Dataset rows
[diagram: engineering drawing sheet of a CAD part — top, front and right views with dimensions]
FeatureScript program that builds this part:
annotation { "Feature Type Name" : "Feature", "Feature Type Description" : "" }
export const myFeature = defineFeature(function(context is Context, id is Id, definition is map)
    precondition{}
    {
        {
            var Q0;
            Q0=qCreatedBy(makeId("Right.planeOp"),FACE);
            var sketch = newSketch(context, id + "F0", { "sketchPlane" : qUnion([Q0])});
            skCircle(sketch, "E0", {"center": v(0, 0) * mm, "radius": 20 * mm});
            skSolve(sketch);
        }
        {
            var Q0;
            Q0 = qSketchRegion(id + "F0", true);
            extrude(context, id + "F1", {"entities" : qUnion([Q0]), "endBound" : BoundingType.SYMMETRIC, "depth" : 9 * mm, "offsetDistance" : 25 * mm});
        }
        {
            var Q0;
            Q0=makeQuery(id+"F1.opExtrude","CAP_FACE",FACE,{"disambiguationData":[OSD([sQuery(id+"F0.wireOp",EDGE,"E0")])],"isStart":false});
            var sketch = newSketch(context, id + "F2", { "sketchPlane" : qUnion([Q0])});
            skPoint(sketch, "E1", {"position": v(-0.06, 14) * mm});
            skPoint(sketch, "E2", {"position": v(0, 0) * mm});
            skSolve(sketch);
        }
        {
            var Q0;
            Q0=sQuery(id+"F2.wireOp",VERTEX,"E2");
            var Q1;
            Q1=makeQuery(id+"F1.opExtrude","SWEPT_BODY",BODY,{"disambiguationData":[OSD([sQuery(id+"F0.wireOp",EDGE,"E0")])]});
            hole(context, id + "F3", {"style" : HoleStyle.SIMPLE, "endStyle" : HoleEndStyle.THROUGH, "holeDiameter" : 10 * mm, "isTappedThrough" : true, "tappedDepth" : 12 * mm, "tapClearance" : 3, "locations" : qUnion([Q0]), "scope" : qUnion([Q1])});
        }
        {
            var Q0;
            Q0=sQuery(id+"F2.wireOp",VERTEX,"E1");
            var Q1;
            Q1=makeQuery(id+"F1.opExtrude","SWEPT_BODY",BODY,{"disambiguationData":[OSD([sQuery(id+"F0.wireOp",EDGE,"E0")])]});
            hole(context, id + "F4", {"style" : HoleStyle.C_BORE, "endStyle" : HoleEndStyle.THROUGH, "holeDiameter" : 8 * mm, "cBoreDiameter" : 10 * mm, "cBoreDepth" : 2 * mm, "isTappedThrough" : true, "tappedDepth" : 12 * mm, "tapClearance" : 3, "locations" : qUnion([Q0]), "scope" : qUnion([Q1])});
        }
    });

- Objective:
Reproduce all of the rows above, character for character.

- Response to this exercise:
[diagram: engineering drawing sheet of a CAD part — top, front and right views with dimensions]
FeatureScript program that builds this part:
annotation { "Feature Type Name" : "Feature", "Feature Type Description" : "" }
export const myFeature = defineFeature(function(context is Context, id is Id, definition is map)
    precondition{}
    {
        {
            var Q0;
            Q0=qCreatedBy(makeId("Right.planeOp"),FACE);
            var sketch = newSketch(context, id + "F0", { "sketchPlane" : qUnion([Q0])});
            skCircle(sketch, "E0", {"center": v(0, 0) * mm, "radius": 20 * mm});
            skSolve(sketch);
        }
        {
            var Q0;
            Q0 = qSketchRegion(id + "F0", true);
            extrude(context, id + "F1", {"entities" : qUnion([Q0]), "endBound" : BoundingType.SYMMETRIC, "depth" : 9 * mm, "offsetDistance" : 25 * mm});
        }
        {
            var Q0;
            Q0=makeQuery(id+"F1.opExtrude","CAP_FACE",FACE,{"disambiguationData":[OSD([sQuery(id+"F0.wireOp",EDGE,"E0")])],"isStart":false});
            var sketch = newSketch(context, id + "F2", { "sketchPlane" : qUnion([Q0])});
            skPoint(sketch, "E1", {"position": v(-0.06, 14) * mm});
            skPoint(sketch, "E2", {"position": v(0, 0) * mm});
            skSolve(sketch);
        }
        {
            var Q0;
            Q0=sQuery(id+"F2.wireOp",VERTEX,"E2");
            var Q1;
            Q1=makeQuery(id+"F1.opExtrude","SWEPT_BODY",BODY,{"disambiguationData":[OSD([sQuery(id+"F0.wireOp",EDGE,"E0")])]});
            hole(context, id + "F3", {"style" : HoleStyle.SIMPLE, "endStyle" : HoleEndStyle.THROUGH, "holeDiameter" : 10 * mm, "isTappedThrough" : true, "tappedDepth" : 12 * mm, "tapClearance" : 3, "locations" : qUnion([Q0]), "scope" : qUnion([Q1])});
        }
        {
            var Q0;
            Q0=sQuery(id+"F2.wireOp",VERTEX,"E1");
            var Q1;
            Q1=makeQuery(id+"F1.opExtrude","SWEPT_BODY",BODY,{"disambiguationData":[OSD([sQuery(id+"F0.wireOp",EDGE,"E0")])]});
            hole(context, id + "F4", {"style" : HoleStyle.C_BORE, "endStyle" : HoleEndStyle.THROUGH, "holeDiameter" : 8 * mm, "cBoreDiameter" : 10 * mm, "cBoreDepth" : 2 * mm, "isTappedThrough" : true, "tappedDepth" : 12 * mm, "tapClearance" : 3, "locations" : qUnion([Q0]), "scope" : qUnion([Q1])});
        }
    });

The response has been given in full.